[Task objective] Change "top-left corner" to "upper-left corner" in the lines between the one holding "Camera spec: lens" and the one holding "-0.310548, 0.950502, 0.161014]]", inclusive, and leave everything else in those lines as it is.

[Supplied information]
———

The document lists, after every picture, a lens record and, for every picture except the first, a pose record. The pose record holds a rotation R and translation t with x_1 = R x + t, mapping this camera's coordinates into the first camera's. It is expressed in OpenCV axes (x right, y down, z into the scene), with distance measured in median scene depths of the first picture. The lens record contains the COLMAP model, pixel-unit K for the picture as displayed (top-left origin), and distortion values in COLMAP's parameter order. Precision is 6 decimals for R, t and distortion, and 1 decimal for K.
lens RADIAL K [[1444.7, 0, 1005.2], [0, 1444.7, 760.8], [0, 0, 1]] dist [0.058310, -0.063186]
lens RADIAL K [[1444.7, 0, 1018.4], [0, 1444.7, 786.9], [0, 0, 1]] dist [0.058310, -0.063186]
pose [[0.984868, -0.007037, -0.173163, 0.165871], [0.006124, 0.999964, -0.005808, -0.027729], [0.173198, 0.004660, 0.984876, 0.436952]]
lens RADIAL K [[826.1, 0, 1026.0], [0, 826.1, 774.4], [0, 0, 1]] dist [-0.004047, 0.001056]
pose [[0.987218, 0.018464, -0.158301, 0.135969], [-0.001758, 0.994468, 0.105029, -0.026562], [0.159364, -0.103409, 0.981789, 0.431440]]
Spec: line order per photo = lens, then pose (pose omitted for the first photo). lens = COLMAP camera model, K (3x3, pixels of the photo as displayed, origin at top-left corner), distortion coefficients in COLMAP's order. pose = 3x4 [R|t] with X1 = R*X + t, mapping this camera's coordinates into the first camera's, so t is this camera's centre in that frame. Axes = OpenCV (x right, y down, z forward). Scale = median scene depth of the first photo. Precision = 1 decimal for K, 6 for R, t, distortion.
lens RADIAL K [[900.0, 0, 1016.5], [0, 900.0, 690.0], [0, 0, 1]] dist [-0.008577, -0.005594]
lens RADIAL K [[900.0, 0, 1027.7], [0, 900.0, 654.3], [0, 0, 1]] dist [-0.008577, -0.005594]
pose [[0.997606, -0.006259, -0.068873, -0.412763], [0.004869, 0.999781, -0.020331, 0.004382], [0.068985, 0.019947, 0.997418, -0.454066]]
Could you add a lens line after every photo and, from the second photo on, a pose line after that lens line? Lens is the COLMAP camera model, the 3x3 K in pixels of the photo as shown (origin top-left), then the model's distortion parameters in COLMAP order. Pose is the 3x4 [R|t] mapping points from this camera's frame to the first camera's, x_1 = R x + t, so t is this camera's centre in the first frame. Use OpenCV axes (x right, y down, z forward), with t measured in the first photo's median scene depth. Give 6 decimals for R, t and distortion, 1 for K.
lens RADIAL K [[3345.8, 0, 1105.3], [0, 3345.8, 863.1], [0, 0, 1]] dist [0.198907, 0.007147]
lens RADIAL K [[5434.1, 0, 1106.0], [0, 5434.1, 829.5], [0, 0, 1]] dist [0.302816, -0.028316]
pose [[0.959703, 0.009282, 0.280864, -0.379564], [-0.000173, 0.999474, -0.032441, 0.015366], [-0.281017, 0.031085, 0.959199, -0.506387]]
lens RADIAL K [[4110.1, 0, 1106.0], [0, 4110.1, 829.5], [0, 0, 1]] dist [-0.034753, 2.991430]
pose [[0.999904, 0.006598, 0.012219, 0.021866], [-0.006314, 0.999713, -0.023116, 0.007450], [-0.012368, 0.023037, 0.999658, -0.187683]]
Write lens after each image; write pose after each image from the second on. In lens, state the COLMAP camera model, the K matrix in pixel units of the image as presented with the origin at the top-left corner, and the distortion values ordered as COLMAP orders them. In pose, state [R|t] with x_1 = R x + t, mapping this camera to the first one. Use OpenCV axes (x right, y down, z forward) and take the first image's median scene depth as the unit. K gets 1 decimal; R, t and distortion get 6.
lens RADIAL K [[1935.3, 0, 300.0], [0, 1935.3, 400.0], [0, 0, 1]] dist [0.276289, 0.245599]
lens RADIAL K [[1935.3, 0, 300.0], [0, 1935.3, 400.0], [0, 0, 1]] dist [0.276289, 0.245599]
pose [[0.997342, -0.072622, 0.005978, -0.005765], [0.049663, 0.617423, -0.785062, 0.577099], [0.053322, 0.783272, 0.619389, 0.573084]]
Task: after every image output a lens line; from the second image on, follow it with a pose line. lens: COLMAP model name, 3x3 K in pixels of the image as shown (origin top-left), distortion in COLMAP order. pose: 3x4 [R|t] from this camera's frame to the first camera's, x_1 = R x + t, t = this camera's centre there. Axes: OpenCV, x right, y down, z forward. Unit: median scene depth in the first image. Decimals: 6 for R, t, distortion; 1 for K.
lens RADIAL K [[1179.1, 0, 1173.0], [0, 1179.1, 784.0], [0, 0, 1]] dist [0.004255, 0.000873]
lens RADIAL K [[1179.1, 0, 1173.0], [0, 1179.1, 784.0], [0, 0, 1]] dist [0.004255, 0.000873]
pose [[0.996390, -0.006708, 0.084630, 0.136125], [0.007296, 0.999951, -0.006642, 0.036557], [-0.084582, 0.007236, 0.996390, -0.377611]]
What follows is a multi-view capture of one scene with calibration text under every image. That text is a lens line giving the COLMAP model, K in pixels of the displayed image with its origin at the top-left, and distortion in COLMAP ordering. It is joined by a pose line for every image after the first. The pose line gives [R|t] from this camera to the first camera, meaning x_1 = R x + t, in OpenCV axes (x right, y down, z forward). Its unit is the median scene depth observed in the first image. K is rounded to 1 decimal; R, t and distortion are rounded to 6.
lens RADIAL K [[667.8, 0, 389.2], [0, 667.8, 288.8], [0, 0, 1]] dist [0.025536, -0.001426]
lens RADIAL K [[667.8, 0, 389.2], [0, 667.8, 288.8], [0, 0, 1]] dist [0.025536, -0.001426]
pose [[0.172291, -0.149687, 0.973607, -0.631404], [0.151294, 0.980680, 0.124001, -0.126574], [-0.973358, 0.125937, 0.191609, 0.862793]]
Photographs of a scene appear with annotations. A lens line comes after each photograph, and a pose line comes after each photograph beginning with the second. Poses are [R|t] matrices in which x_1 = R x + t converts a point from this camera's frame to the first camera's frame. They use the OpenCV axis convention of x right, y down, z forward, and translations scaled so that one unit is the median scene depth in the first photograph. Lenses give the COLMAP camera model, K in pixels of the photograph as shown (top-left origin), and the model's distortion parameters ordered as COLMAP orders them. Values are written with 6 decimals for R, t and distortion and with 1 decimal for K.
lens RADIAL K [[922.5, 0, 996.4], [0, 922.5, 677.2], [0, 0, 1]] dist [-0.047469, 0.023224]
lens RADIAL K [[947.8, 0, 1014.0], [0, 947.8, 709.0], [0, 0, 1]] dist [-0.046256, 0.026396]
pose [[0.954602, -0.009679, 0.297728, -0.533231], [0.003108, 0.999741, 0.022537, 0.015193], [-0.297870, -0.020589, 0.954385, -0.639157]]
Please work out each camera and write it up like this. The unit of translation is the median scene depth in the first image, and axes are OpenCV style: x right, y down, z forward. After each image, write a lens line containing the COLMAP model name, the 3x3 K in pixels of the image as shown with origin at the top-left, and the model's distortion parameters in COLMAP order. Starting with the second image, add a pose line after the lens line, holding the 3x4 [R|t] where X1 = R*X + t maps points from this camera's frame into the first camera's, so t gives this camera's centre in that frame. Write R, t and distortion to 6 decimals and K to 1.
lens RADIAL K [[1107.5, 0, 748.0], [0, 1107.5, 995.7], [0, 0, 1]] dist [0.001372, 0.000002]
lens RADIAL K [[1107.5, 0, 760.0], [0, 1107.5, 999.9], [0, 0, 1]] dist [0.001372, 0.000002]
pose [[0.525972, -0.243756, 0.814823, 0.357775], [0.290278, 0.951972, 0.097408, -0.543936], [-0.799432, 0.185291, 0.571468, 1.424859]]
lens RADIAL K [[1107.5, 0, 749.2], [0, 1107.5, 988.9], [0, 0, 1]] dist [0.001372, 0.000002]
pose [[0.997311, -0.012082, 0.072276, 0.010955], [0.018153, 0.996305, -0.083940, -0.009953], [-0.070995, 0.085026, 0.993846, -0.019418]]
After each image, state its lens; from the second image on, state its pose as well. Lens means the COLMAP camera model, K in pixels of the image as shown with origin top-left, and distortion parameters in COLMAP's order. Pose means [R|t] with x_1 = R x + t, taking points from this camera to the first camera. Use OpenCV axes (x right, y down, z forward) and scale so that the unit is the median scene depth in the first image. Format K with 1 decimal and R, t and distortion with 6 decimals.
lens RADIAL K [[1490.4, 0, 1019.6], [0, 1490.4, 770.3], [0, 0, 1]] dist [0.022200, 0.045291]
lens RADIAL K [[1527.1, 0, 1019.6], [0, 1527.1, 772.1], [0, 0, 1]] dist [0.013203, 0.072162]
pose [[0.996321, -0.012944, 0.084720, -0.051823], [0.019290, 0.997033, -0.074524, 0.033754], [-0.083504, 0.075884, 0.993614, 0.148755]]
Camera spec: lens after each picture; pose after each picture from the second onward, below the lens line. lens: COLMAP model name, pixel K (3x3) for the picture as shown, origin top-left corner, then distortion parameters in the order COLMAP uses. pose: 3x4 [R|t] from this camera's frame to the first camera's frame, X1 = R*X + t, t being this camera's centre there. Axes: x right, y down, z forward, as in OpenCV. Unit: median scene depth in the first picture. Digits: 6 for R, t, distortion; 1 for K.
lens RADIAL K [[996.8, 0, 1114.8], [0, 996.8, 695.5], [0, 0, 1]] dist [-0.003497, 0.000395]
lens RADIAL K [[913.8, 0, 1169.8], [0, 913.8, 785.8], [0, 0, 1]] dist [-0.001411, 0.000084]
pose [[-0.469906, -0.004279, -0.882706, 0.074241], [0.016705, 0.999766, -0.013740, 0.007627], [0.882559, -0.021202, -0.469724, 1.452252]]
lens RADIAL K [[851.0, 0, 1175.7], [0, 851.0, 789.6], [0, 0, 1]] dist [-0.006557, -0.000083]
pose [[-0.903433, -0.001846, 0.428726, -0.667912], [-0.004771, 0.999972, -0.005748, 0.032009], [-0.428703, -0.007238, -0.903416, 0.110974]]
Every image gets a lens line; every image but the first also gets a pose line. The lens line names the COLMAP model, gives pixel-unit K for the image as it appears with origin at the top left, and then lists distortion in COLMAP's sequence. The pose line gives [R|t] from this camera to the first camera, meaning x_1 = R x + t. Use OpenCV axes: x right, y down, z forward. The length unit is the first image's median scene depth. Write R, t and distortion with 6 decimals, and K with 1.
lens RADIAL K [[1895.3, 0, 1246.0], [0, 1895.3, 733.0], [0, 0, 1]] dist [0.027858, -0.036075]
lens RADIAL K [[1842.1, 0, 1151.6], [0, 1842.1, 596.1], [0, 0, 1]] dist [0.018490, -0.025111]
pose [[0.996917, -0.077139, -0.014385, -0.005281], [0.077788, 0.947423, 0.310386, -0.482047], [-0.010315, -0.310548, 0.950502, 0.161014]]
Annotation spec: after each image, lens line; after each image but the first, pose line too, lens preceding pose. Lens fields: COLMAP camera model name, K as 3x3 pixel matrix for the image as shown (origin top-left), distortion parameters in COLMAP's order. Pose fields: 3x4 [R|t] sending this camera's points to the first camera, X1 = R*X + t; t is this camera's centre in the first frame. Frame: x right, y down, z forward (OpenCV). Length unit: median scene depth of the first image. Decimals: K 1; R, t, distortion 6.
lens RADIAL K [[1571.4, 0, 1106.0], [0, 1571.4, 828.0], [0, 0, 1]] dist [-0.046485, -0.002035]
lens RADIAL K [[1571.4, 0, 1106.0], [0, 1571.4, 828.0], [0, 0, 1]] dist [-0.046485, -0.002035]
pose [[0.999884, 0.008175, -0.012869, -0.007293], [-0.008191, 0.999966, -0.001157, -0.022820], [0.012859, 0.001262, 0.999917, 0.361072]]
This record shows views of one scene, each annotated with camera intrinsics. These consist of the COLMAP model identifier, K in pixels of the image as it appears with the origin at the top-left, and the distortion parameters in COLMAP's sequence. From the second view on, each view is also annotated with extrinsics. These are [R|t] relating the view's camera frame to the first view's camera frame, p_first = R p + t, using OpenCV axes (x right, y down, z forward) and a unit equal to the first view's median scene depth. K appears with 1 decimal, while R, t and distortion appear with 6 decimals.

———

[Response for this exercise]
Camera spec: lens after each picture; pose after each picture from the second onward, below the lens line. lens: COLMAP model name, pixel K (3x3) for the picture as shown, origin upper-left corner, then distortion parameters in the order COLMAP uses. pose: 3x4 [R|t] from this camera's frame to the first camera's frame, X1 = R*X + t, t being this camera's centre there. Axes: x right, y down, z forward, as in OpenCV. Unit: median scene depth in the first picture. Digits: 6 for R, t, distortion; 1 for K.
lens RADIAL K [[996.8, 0, 1114.8], [0, 996.8, 695.5], [0, 0, 1]] dist [-0.003497, 0.000395]
lens RADIAL K [[913.8, 0, 1169.8], [0, 913.8, 785.8], [0, 0, 1]] dist [-0.001411, 0.000084]
pose [[-0.469906, -0.004279, -0.882706, 0.074241], [0.016705, 0.999766, -0.013740, 0.007627], [0.882559, -0.021202, -0.469724, 1.452252]]
lens RADIAL K [[851.0, 0, 1175.7], [0, 851.0, 789.6], [0, 0, 1]] dist [-0.006557, -0.000083]
pose [[-0.903433, -0.001846, 0.428726, -0.667912], [-0.004771, 0.999972, -0.005748, 0.032009], [-0.428703, -0.007238, -0.903416, 0.110974]]
Every image gets a lens line; every image but the first also gets a pose line. The lens line names the COLMAP model, gives pixel-unit K for the image as it appears with origin at the top left, and then lists distortion in COLMAP's sequence. The pose line gives [R|t] from this camera to the first camera, meaning x_1 = R x + t. Use OpenCV axes: x right, y down, z forward. The length unit is the first image's median scene depth. Write R, t and distortion with 6 decimals, and K with 1.
lens RADIAL K [[1895.3, 0, 1246.0], [0, 1895.3, 733.0], [0, 0, 1]] dist [0.027858, -0.036075]
lens RADIAL K [[1842.1, 0, 1151.6], [0, 1842.1, 596.1], [0, 0, 1]] dist [0.018490, -0.025111]
pose [[0.996917, -0.077139, -0.014385, -0.005281], [0.077788, 0.947423, 0.310386, -0.482047], [-0.010315, -0.310548, 0.950502, 0.161014]]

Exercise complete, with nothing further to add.